Was bewundern Sie an ihm?

Malchow: Ein Verleger ist jemand, der hohe Maßstäbe bei der Beurteilung von Manuskripten anlegt und ein starkes Megafon hat, um die Bücher, für die er sich einmal entschieden hat, in die Welt zu tragen. Witsch konnte das, an diese Leidenschaft und Parteinahme für das eigene Programm erinnere ich mich auch heute hin und wieder.

Geben Sie ein Beispiel?

Malchow: Als etwa Christian Kracht in die Nähe eines rechten Gedankenguts gerückt werden sollte, habe ich mit Heftigkeit versucht, in der Öffentlichkeit dieser Diskreditierung entgegenzuarbeiten.

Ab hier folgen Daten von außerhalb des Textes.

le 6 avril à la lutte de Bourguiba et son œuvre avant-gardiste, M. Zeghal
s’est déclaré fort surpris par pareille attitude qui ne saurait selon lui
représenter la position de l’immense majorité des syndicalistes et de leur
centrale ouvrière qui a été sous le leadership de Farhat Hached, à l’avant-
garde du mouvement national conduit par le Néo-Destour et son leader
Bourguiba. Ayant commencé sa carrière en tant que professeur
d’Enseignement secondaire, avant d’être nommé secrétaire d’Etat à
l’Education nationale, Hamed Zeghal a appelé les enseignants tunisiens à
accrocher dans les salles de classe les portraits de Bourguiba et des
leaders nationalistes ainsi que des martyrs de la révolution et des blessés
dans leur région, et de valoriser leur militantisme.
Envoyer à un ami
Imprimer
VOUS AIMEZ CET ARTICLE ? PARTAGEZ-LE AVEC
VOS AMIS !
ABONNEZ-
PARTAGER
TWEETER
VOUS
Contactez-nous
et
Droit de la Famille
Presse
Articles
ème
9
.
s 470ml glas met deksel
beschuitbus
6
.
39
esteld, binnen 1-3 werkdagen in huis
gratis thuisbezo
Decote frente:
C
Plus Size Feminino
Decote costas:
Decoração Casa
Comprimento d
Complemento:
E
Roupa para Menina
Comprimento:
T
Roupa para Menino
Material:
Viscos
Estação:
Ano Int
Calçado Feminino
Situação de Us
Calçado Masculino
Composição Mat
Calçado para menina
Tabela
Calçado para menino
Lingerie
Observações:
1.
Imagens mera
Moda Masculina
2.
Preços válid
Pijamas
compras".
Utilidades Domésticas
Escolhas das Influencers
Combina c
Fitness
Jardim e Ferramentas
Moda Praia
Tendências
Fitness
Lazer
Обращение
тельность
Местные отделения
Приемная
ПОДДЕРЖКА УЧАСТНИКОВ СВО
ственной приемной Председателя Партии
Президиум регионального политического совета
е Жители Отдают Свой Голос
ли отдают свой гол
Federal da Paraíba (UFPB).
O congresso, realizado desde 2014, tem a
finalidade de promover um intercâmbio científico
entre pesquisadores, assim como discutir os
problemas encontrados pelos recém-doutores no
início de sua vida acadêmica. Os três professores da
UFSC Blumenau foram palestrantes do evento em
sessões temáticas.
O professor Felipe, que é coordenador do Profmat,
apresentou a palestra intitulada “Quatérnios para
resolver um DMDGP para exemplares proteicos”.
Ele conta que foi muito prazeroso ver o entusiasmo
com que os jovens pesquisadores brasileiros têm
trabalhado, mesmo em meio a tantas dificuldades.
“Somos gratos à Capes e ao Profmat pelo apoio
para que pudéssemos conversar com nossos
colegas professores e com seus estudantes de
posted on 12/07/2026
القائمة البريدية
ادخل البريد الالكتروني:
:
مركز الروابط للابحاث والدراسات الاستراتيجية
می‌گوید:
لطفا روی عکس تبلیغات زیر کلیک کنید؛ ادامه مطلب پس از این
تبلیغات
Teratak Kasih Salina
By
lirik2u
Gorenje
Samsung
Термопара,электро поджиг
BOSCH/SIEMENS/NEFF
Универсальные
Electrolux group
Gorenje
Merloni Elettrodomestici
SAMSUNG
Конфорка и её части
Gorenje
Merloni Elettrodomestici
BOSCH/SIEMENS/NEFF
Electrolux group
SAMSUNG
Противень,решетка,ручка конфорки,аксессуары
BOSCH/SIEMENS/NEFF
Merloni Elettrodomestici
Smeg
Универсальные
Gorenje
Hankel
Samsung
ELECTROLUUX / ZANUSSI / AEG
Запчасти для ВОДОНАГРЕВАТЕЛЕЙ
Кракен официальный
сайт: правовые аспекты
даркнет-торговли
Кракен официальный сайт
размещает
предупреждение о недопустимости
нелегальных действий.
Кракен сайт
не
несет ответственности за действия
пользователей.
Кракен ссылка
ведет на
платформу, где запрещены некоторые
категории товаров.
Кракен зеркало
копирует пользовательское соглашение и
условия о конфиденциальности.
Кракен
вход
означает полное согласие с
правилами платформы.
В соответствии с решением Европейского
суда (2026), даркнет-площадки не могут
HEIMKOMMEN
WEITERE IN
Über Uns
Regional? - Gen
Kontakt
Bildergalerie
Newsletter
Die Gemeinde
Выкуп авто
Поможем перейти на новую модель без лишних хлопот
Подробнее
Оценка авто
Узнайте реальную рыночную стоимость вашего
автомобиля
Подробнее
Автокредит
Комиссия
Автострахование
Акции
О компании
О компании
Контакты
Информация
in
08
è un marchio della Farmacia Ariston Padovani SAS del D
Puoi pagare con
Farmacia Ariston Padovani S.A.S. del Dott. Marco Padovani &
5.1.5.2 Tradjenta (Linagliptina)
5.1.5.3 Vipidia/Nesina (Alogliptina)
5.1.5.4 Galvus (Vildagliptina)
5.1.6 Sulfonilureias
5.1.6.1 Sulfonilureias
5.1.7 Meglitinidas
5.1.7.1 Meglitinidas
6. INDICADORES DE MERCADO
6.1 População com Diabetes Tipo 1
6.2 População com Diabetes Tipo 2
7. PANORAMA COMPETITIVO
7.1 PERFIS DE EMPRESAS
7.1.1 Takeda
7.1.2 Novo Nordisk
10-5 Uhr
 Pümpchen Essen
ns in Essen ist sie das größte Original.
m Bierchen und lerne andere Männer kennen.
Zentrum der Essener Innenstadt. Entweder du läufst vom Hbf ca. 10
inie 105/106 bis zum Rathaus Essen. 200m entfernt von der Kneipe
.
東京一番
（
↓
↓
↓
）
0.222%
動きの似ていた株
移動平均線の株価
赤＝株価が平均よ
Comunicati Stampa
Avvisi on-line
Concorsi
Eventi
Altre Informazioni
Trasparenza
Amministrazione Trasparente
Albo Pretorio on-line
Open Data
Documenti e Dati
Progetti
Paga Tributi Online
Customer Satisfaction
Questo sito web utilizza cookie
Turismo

Spielt politische Literatur noch eine Rolle in einem Diskurs, der von Talkshows dominiert wird?

Malchow: Auch Belletristik kann politisch sein. Denken Sie an Frank Schätzing, der mit „Breaking News“ einen Thriller über den Nahostkonflikt geschrieben hat. Oder Dave Eggers, dessen Buch „The Circle“ aktuelle Probleme der digitalen Überwachung literarisch verarbeitet.

Sind Sie froh, diesen Witsch nun so gut kennengelernt zu haben?

Malchow: Wer die Vergangenheit nicht kennt, kann den Weg in die Zukunft nicht finden.

Möller: Woher nimmst du nur solche Sätze?

Malchow: Fiel mir gerade so ein.

Dürfen wir das zitieren?

Malchow: Nur wenn Sie in Klammern „lacht“ dazuschreiben!